Onderwerp: Bezoek-historie

RSJ S-172, 27 juli 2018, schorsing
Uitspraakdatum:27-07-2018

Dit onderwerp bevat de volgende rubrieken.

Nummer          : S-172

Betreft : [Verzoeker]   datum: 27 juli 2018

 

De voorzitter van de beroepscommissie als bedoeld in artikel 69, tweede lid, van de Penitentiaire beginselenwet (Pbw) heeft kennisgenomen van een bij het secretariaat van de Raad ingekomen verzoekschrift, ingediend door […], namens

[…], verder verzoeker te noemen, verblijvende in de penitentiaire inrichting (p.i.) Leeuwarden.

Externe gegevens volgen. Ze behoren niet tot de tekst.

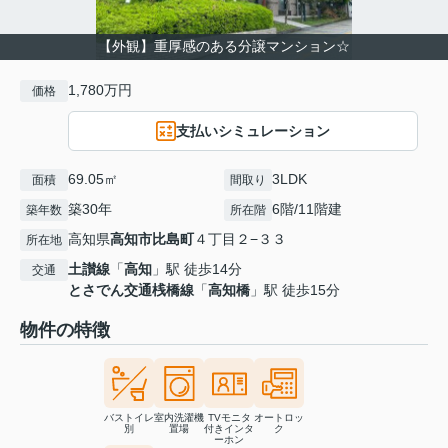
【外観】重厚感のある分譲マンション☆
1,780万円
価格
支払いシミュレーション
69.05㎡
3LDK
面積
間取り
築30年
6階/11階建
築年数
所在階
高知県
高知市
比島町
４丁目２−３３
所在地
土讃線
「
高知
」駅 徒歩14分
交通
とさでん交通桟橋線
「
高知橋
」駅 徒歩15分
物件の特徴
バストイレ
室内洗濯機
TVモニタ
オートロッ
別
置場
付きインタ
ク
ーホン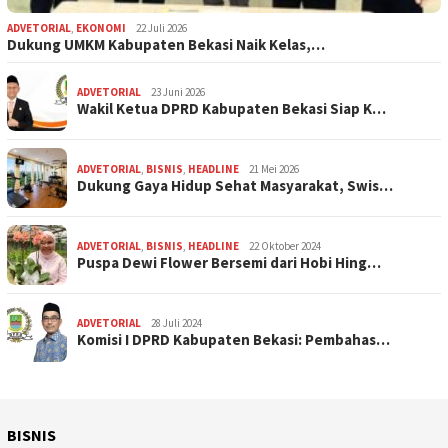
ADVETORIAL
,
EKONOMI
22 Juli 2026
Dukung UMKM Kabupaten Bekasi Naik Kelas,…
ADVETORIAL
23 Juni 2026
Wakil Ketua DPRD Kabupaten Bekasi Siap K…
ADVETORIAL
,
BISNIS
,
HEADLINE
21 Mei 2026
Dukung Gaya Hidup Sehat Masyarakat, Swis…
ADVETORIAL
,
BISNIS
,
HEADLINE
22 Oktober 2024
Puspa Dewi Flower Bersemi dari Hobi Hing…
ADVETORIAL
28 Juli 2024
Komisi I DPRD Kabupaten Bekasi: Pembahas…
BISNIS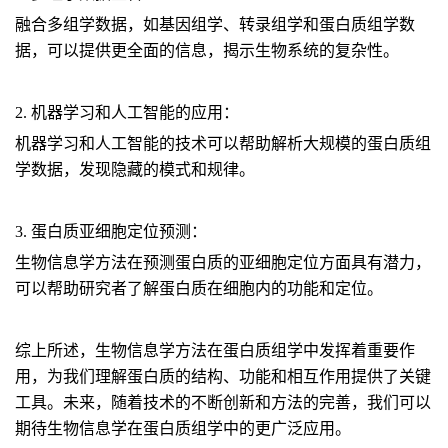
融合多组学数据，如基因组学、转录组学和蛋白质组学数
据，可以提供更全面的信息，揭示生物系统的复杂性。
2. 机器学习和人工智能的应用：
机器学习和人工智能的技术可以帮助解析大规模的蛋白质组
学数据，发现隐藏的模式和规律。
3. 蛋白质亚细胞定位预测：
生物信息学方法在预测蛋白质的亚细胞定位方面具有潜力，
可以帮助研究者了解蛋白质在细胞内的功能和定位。
综上所述，生物信息学方法在蛋白质组学中发挥着重要作
用，为我们理解蛋白质的结构、功能和相互作用提供了关键
工具。未来，随着技术的不断创新和方法的完善，我们可以
期待生物信息学在蛋白质组学中的更广泛应用。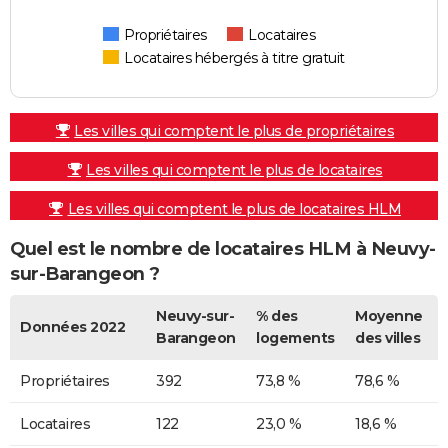
Propriétaires
Locataires
Locataires hébergés à titre gratuit
Les villes qui comptent le plus de propriétaires
Les villes qui comptent le plus de locataires
Les villes qui comptent le plus de locataires HLM
Quel est le nombre de locataires HLM à Neuvy-
sur-Barangeon ?
Neuvy-sur-
% des
Moyenne
Données 2022
Barangeon
logements
des villes
Propriétaires
392
73,8 %
78,6 %
Locataires
122
23,0 %
18,6 %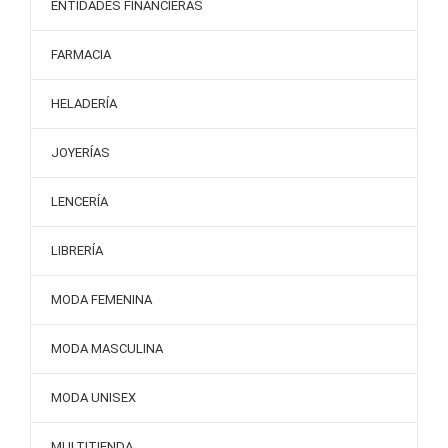
ENTIDADES FINANCIERAS
FARMACIA
HELADERÍA
JOYERÍAS
LENCERÍA
LIBRERÍA
MODA FEMENINA
MODA MASCULINA
MODA UNISEX
MULTITIENDA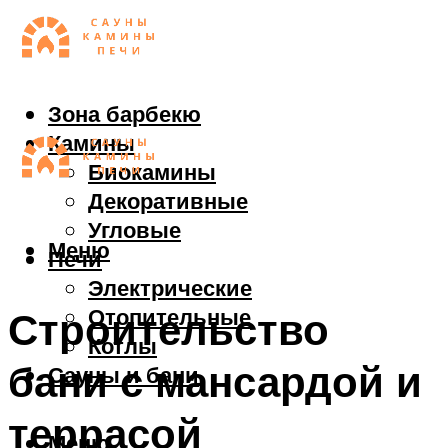
Зона барбекю
Камины
Биокамины
Декоративные
Угловые
Меню
Печи
Электрические
Отопительные
Строительство
Котлы
бани с мансардой и
Сауны и бани
террасой
Меню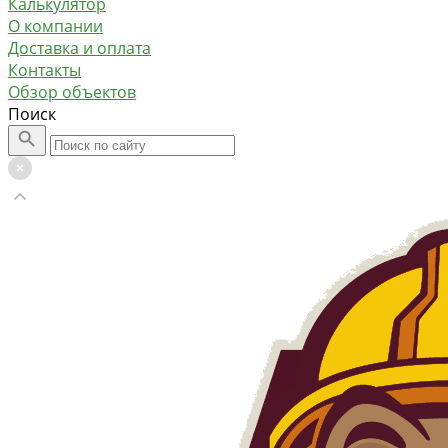
Калькулятор
О компании
Доставка и оплата
Контакты
Обзор объектов
Поиск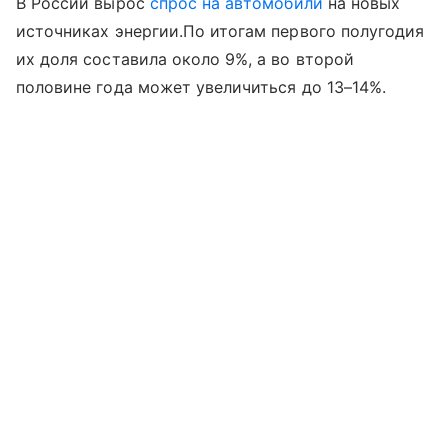
В России вырос
спрос на автомобили
на новых
источниках энергии.По итогам первого полугодия
их доля составила около 9%, а во второй
половине года может увеличиться до 13–14%.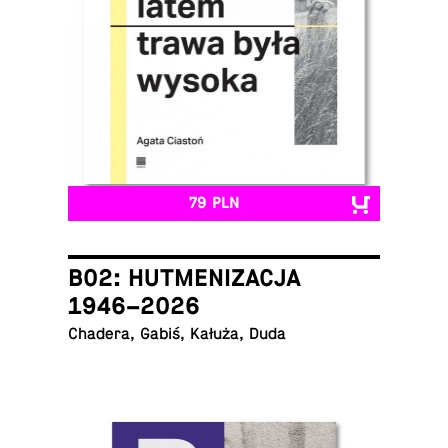
79 PLN
B02: HUTMENIZACJA
1946–2026
Chadera, Gabiś, Kałuża, Duda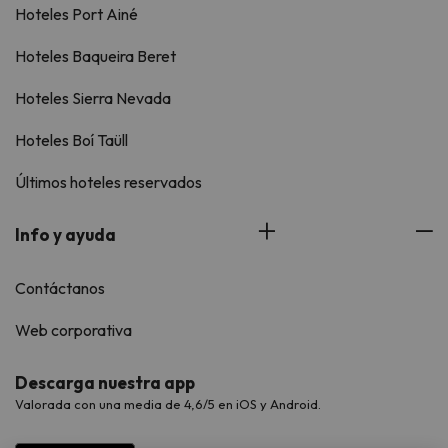
Hoteles Port Ainé
Hoteles Baqueira Beret
Hoteles Sierra Nevada
Hoteles Boí Taüll
Últimos hoteles reservados
Info y ayuda
Contáctanos
Web corporativa
Descarga nuestra app
Valorada con una media de 4,6/5 en iOS y Android.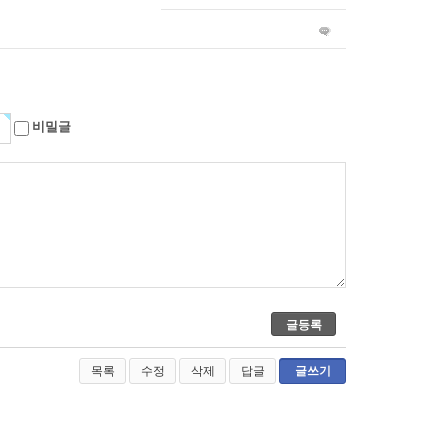
비밀글
목록
수정
삭제
답글
글쓰기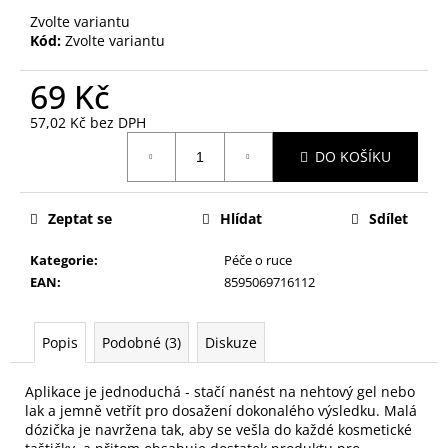
č
Zvolte variantu
u
Kód:
Zvolte variantu
j
e
69 Kč
m
e
57,02 Kč bez DPH
Měrná
DO KOŠÍKU
cena:
KONTUROVACÍ
TUŽKA
NA
Zeptat se
Hlídat
Sdílet
OČI
VYSOUVACÍ
S
Kategorie
:
Péče o ruce
OŘEZÁVÁTKEM
EAN
:
8595069716112
01
ČERNÁ
85
Popis
Podobné (3)
Diskuze
Kč
Aplikace je jednoduchá - stačí nanést na nehtový gel nebo
lak a jemně vetřít pro dosažení dokonalého výsledku. Malá
dózička je navržena tak, aby se vešla do každé kosmetické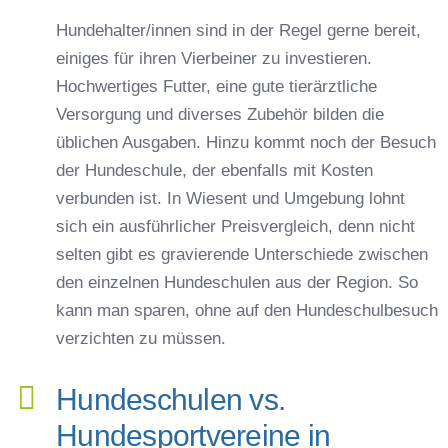
Hundehalter/innen sind in der Regel gerne bereit,
einiges für ihren Vierbeiner zu investieren.
Hochwertiges Futter, eine gute tierärztliche
Versorgung und diverses Zubehör bilden die
üblichen Ausgaben. Hinzu kommt noch der Besuch
der Hundeschule, der ebenfalls mit Kosten
verbunden ist. In Wiesent und Umgebung lohnt
sich ein ausführlicher Preisvergleich, denn nicht
selten gibt es gravierende Unterschiede zwischen
den einzelnen Hundeschulen aus der Region. So
kann man sparen, ohne auf den Hundeschulbesuch
verzichten zu müssen.
Hundeschulen vs.
Hundesportvereine in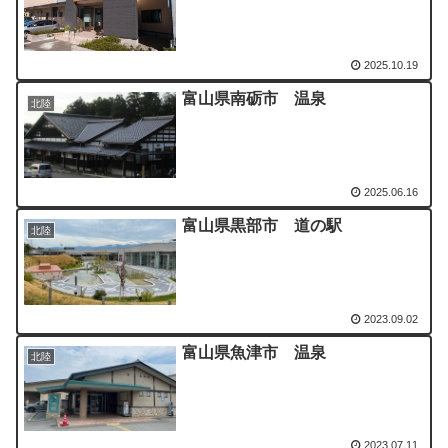
2025.10.19
富山県南砺市 温泉
北陸
2025.06.16
富山県黒部市 道の駅
北陸
2023.09.02
富山県魚津市 温泉
北陸
2023.07.11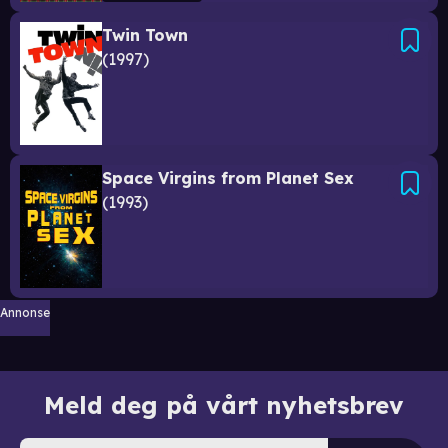
Twin Town
1997
Space Virgins from Planet Sex
1993
Annonse
Meld deg på vårt nyhetsbrev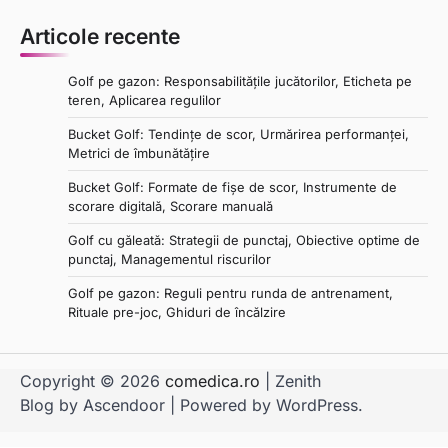
Articole recente
Golf pe gazon: Responsabilitățile jucătorilor, Eticheta pe
teren, Aplicarea regulilor
Bucket Golf: Tendințe de scor, Urmărirea performanței,
Metrici de îmbunătățire
Bucket Golf: Formate de fișe de scor, Instrumente de
scorare digitală, Scorare manuală
Golf cu găleată: Strategii de punctaj, Obiective optime de
punctaj, Managementul riscurilor
Golf pe gazon: Reguli pentru runda de antrenament,
Rituale pre-joc, Ghiduri de încălzire
Copyright © 2026
comedica.ro
| Zenith
Blog by
Ascendoor
| Powered by
WordPress
.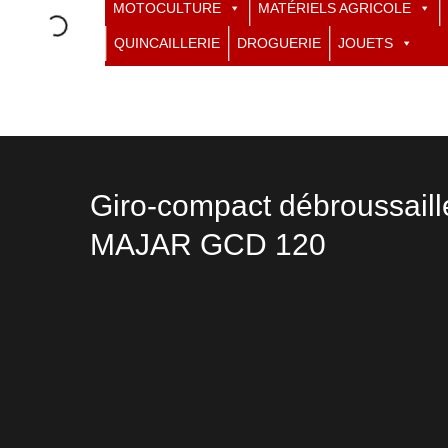
MOTOCULTURE
MATÉRIELS AGRICOLE
QUINCAILLERIE
DROGUERIE
JOUETS
Giro-compact débroussaill
MAJAR GCD 120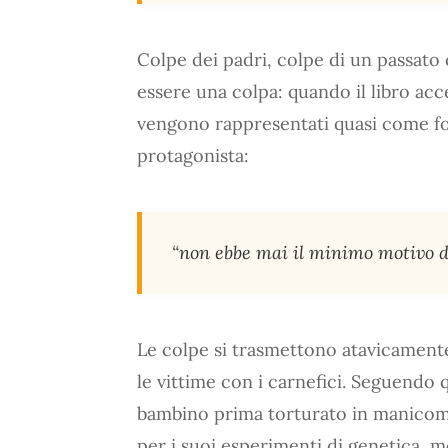
Colpe dei padri, colpe di un passato c
essere una colpa: quando il libro acce
vengono rappresentati quasi come fo
protagonista:
“non ebbe mai il minimo motivo di
Le colpe si trasmettono atavicament
le vittime con i carnefici. Seguendo 
bambino prima torturato in manicomi
per i suoi esperimenti di genetica, m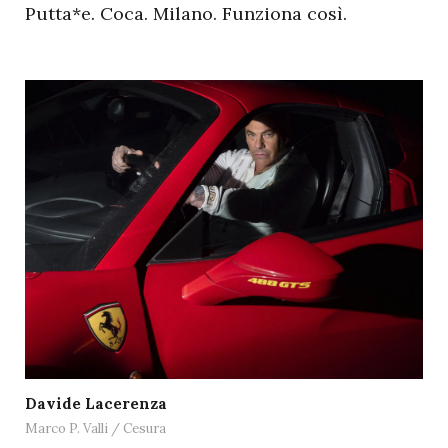
Putta*e. Coca. Milano. Funziona così.
Davide Lacerenza
Marco P. Valli / Cesura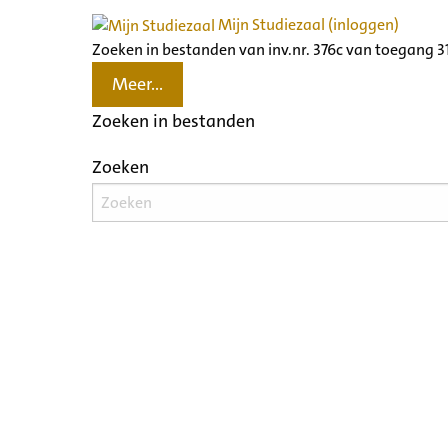
Mijn Studiezaal (inloggen)
Zoeken in bestanden van inv.nr. 376c van toegang 
Meer...
Zoeken in bestanden
Zoeken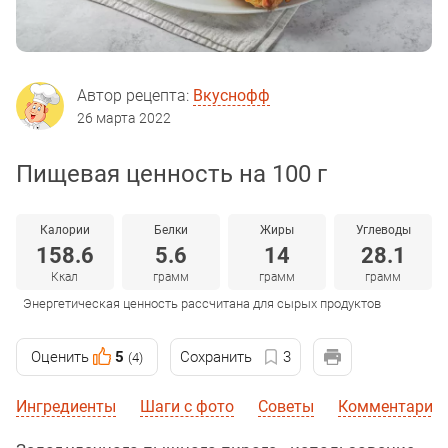
Автор рецепта:
Вкуснофф
26 марта 2022
Пищевая ценность на 100 г
Калории
Белки
Жиры
Углеводы
158.6
5.6
14
28.1
Ккал
грамм
грамм
грамм
Энергетическая ценность рассчитана для сырых продуктов
Оценить
5
Сохранить
3
(4)
Ингредиенты
Шаги с фото
Советы
Комментарии 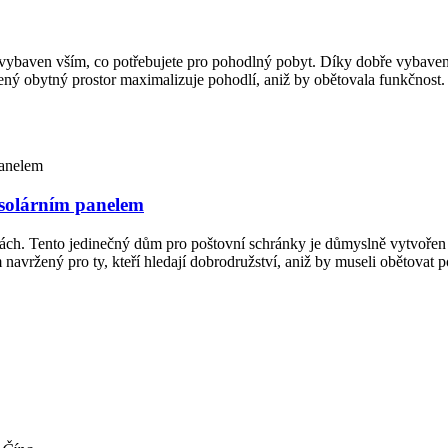
vybaven vším, co potřebujete pro pohodlný pobyt. Díky dobře vybave
ný obytný prostor maximalizuje pohodlí, aniž by obětovala funkčnost. 
 solárním panelem
tách. Tento jedinečný dům pro poštovní schránky je důmyslně vytvořen
m navržený pro ty, kteří hledají dobrodružství, aniž by museli obětovat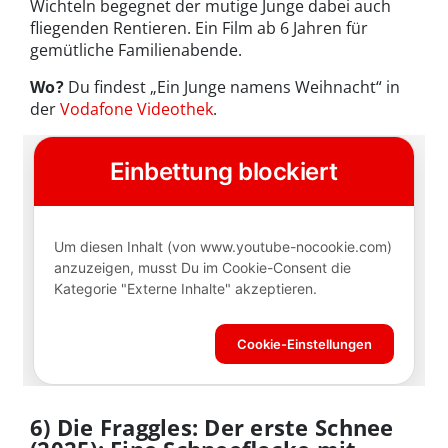
Wichteln begegnet der mutige Junge dabei auch
fliegenden Rentieren. Ein Film ab 6 Jahren für
gemütliche Familienabende.
Wo?
Du findest „Ein Junge namens Weihnacht“ in
der
Vodafone Videothek
.
6) Die Fraggles: Der erste Schnee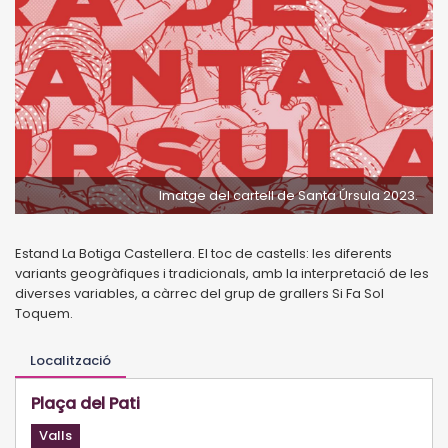
Imatge del cartell de Santa Úrsula 2023.
Estand La Botiga Castellera. El toc de castells: les diferents
variants geogràfiques i tradicionals, amb la interpretació de les
diverses variables, a càrrec del grup de grallers Si Fa Sol
Toquem.
Localització
Plaça del Pati
Valls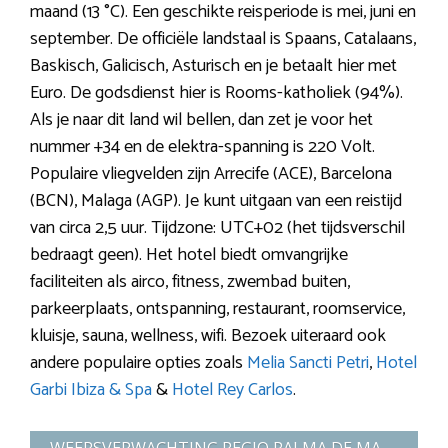
maand (13 °C). Een geschikte reisperiode is mei, juni en
september. De officiële landstaal is Spaans, Catalaans,
Baskisch, Galicisch, Asturisch en je betaalt hier met
Euro. De godsdienst hier is Rooms-katholiek (94%).
Als je naar dit land wil bellen, dan zet je voor het
nummer +34 en de elektra-spanning is 220 Volt.
Populaire vliegvelden zijn Arrecife (ACE), Barcelona
(BCN), Malaga (AGP). Je kunt uitgaan van een reistijd
van circa 2,5 uur. Tijdzone: UTC+02 (het tijdsverschil
bedraagt geen). Het hotel biedt omvangrijke
faciliteiten als airco, fitness, zwembad buiten,
parkeerplaats, ontspanning, restaurant, roomservice,
kluisje, sauna, wellness, wifi. Bezoek uiteraard ook
andere populaire opties zoals
Melia Sancti Petri
,
Hotel
Garbi Ibiza & Spa
&
Hotel Rey Carlos
.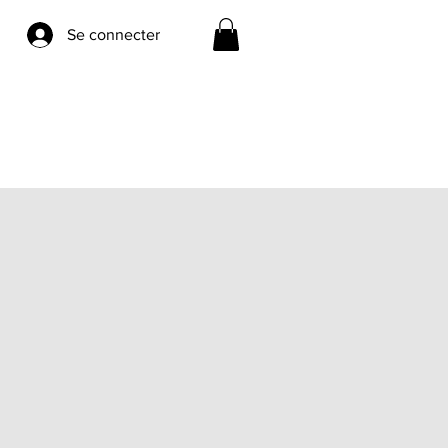
Se connecter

Verzoeker vraagt om schorsing, met toepassing van artikel 66, eerste lid, van de Pbw, van de (verdere) tenuitvoerlegging van de beslissing van de directeur van voormelde inrichting van 25 juli 2018, inhoudende de oplegging van een disciplinaire straf van vijf dagen opsluiting in een andere verblijfsruimte dan een strafcel, met ingang van 24 juli 2018 om 16.30 uur en eindigend op 29 juli 2018 om 16.30 uur, in verband met de weigering van verzoeker mee te werken aan de afname van een urinecontrole.

De voorzitter heeft voorts kennisgenomen van het klaagschrift van 25 juli 2018 alsmede van de schriftelijke inlichtingen van de directeur van 27 juli 2018.

 

1.         De beoordeling

De voorzitter stelt voorop dat in het kader van het verzoek om schorsing van de tenuitvoerlegging van een beslissing van de directeur slechts ruimte bestaat voor een voorlopige beoordeling en dat de zaak niet ten gronde kan worden onderzocht en beslist. Aan de orde is daarom slechts de vraag of de beslissing waartegen beklag is ingediend in strijd is met een wettelijk voorschrift dan wel zodanig onredelijk of onbillijk is dat er een spoedeisend belang is om thans over te gaan tot schorsing van de (verdere) tenuitvoerlegging van die beslissing. Naar het oordeel van de voorzitter is dat het geval.

Namens verzoeker is aangevoerd dat het (bij herhaling) opleggen van een disciplinaire straf, anders dan de directeur stelt, niets van doen heeft met de handhaving van de orde en veiligheid in de inrichting, maar dat hij continue wordt getreiterd in de inrichting. De directeur stelt dat verzoeker structureel weigert mee te werken aan de afname van urinecontroles, zodat niet kan worden vastgesteld of verzoeker in detentie drugs gebruikt, noch wat voor drugs hij mogelijk gebruikt.

Wat daarvan ook zij, de voorzitter stelt vast dat de beslissing tot oplegging van de bestreden disciplinaire straf op 25 juli 2018 is ondertekend en zodoende – zo begrijpt de voorzitter – op die datum is genomen, terwijl de bestreden disciplinaire straf op 24 juli 2018 om 16.30 uur is ingegaan. De bestreden beslissing is dan ook met terugwerkende kracht genomen, hetgeen – zo ook blijkt uit vaste jurisprudentie van de beroepscommissie – in strijd is met de Pbw. Gelet daarop acht de voorzitter termen aanwezig voor toewijzing van het verzoek. 

 

2.         De uitspraak

De voorzitter wijst het verzoek toe en schorst de tenuitvoerlegging van de beslissing van de directeur met onmiddellijke ingang tot het moment dat de beklagcommissie op het onderliggende beklag zal hebben beslist.

 

Aldus gedaan door mr. A.G. Coumans, voorzitter, in tegenwoordigheid van Y.L.F. Schuren, secretaris, op 27 juli 2018.